The multi-GPU scaling challenge
AMD claims development on CrossFire X drivers has taken a year, and that the total effort amounts to twice that of its initial dual-GPU CrossFire development effort. In order to understand why that is, I spoke briefly with Dave Gotwalt, a 3D Architect at AMD responsible for CrossFire X driver development. Gotwalt identified several specific challenges that complicated CrossFire X development.
One of the biggest challenges, of course, is avoiding CPU bottlenecks, long the bane of multi-GPU solutions. Gotwalt offered a basic reminder that it's easier to run into CPU limitations with a multi-GPU setup simply because multi-GPU solutions are faster overall. On top of that, he noted, multi-GPU schemes impose some CPU overhead.

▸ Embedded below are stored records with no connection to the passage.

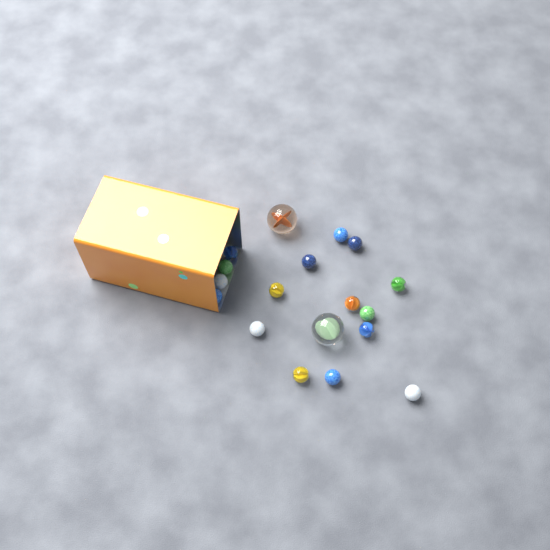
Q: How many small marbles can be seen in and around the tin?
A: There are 16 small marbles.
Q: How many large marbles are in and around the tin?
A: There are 2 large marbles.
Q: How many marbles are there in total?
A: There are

As a result, removing CPU bottlenecks sometimes helps more with multi-GPU performance than with one GPU.
In this context, I asked about the opportunities for multithreading the driver in order to take advantage of multiple CPU cores. Surprisingly, Gotwalt said that although AMD's DirectX 9 driver is multithreaded, its DX10 driver is notneither for a single GPU nor for multiples. Gotwalt explained that multithreading the driver isn't possible in DX10 because the driver must make callbacks though the DX10 runtime to the OS kernel, and those calls must be made through the main thread. Microsoft, he said, apparently felt most DX10 applications would be multithreaded, and they didn't want to create another thread. (What we're finding now, however, noted Gotwalt, is that applications aren't as multithreaded as Microsoft had anticipated.)
With that avenue unavailable to them, AMD had to focus on other areas of potential improvement for mitigating CPU bottlenecks. One of the keys Gotwalt identified is having the driver queue up several command buffers and several frames of data, in order to determine ahead of time what needs to be rendered for the next frame.
Even with such provisions in place, Windows Vista puts limitations on video drivers that sometimes prevent CrossFire X from scaling well. The OS, Gotwalt explained, controls the "flip queue" that holds upcoming frames to be displayed, and by default, the driver can only render as far as three frames ahead of the frame being displayed. Under Vista, both DX9 and DX10 allow the application to adjust this value, so that the driver could get as many as ten frames ahead if the application allowed it. The driver itself, however, has no control over this value. (Gotwalt said Microsoft built this limitation into the OS, interestingly enough, because "a certain graphics vendornot us" was queuing up many more frames than the apps were accounting for, leading to serious mouse lag. Game developers were complaining, so Microsoft built in a limit.)
For CrossFire X, AMD currently relies solely on a method of GPU load balancing known as alternate frame rendering (AFR), in which each GPU is responsible for rendering a whole frame and frames are distributed to GPUs sequentially. Frame 0 will go to GPU 0, frame 1 to GPU 1, frame 2 to GPU 2, and so on. Because of the three-frame limit on rendering ahead, explained Gotwalt, the fourth GPU in a CrossFire X setup will have no effect in some applications. Gotwalt confirmed that AMD is working on combining split-frame rendering with AFR in order to improve scaling in such applications. He even alluded to another possible technique, but he wasn't willing to talk about it just yet. Those methods will have to wait for a future Catalyst release.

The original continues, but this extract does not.